[Start of Page]

The earliest record that probably refers to Joan is from 1203 in which 'the king's daughter' sailed from Normandy to England at the king's own expense. Royal letters close indicate that she was betrothed to Llywelyn ap Iorwerth before 15 October 1204. This effectively ended the prince's plans to marry a daughter of the king of Man, although the papal dispensation for this granted in April 1203 was revoked only in February 1205. The manor of Ellesmere was formally granted as a marriage portion to Llywelyn on 16 April 1205, and although the date of the couple's marriage is uncertain, it is likely that they were married in March that year.
The marriage was a political exercise from which both Joan and Llywelyn benefited. Joan assumed the role of political diplomat and counsellor, acting as one of Llywelyn's principal arbitrators with the English Crown during the reigns of both King John and Henry III, her half-brother. The Welsh chronicles record Joan's first official act as political emissary in August 1211 after a successful royal campaign was launched against the prince of Gwynedd, who was forced into capitulation. The Welsh chronicle Brut y Tywysogion states that the prince was 'unable to suffer the king's rage, [and] sent his wife, the king's daughter, to him by the counsel of his leading men to seek to make peace with the king on whatever terms he could'. The provisions for peace were punitive. Llywelyn, who not only had to recognise the English king as overlord, was obliged to hand over a number of hostages from the Welsh noble elite, including his own first-born son Gruffudd ap Llywelyn, by his former concubine, Tangwystl. The prince was also forced to surrender the four cantrefs in north-east Wales and to pay substantial levy in cattle. Given Joan's status as 'queen-consort' and the medieval queen's traditional role as an advocate of peace, as well as her relationship with her father, it is likely that Joan was directly involved in counselling Llywelyn on negotiation strategies and perhaps even negotiated some of the terms of the treaty herself. The biggest indication of this lies in the clause that specifies that the prince's lands would escheat to the English crown if he died without any legitimate heirs by her. In spite of the severe treatment of Llywelyn, cordial relations between the prince of Gwynedd and the king of England seem to have resumed as it is recorded that Llywelyn and Joan spent Easter in Cambridge with the king in 1212.
In the summer of that year Joan played a key role in influencing King John to abandon another planned invasion of Wales. Roger of Wendover and Matthew Paris recount that whilst preparations were being made in mid-August of that year, John, who was at Nottingham, received two letters warning him to desist from his Welsh campaign. He was informed of a baronial plot in which he would either be killed by his own magnates or taken captive by his enemies. One letter was from William the Lion, king of Scots and the other from Joan. John called off the operation and returned to London to contend with suspects in the conspiracy.
Between 1214 and 1215 Joan successfully petitioned for the release of five of Llywelyn's men who were being held by the Crown. Between 1216 and 1220 sources remain silent on her activities. It is perhaps not coincidental that this was the period after John's death and the accession of the young king Henry, during which relations between Gwynedd and the Crown were relatively amicable, thus allowing for Llywelyn's ascendency in Wales.

[End of Page]
[Start of Dataset extract]

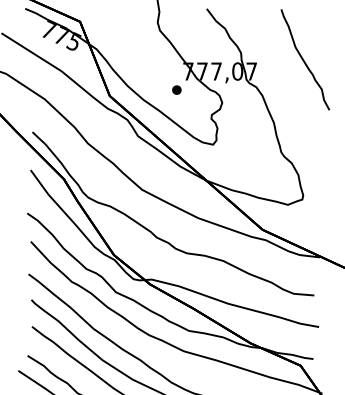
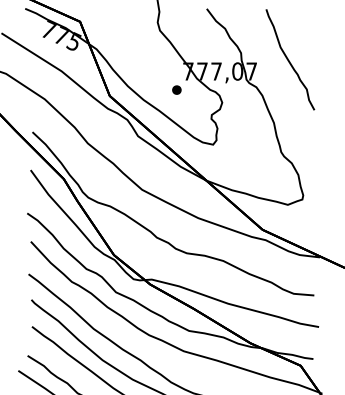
curve at (304, 60) position: (304, 60) -> (289, 60)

[End of Dataset extract]

Please translate this sentence from the passage about Joan into Spanish: "Between 1214 and 1215 Joan successfully petitioned for the release of five of Llywelyn's men who were being held by the Crown."

Result of the task
Entre 1214 y 1215, Juana solicitó con éxito la liberación de cinco hombres de Llywelyn que estaban retenidos por la Corona.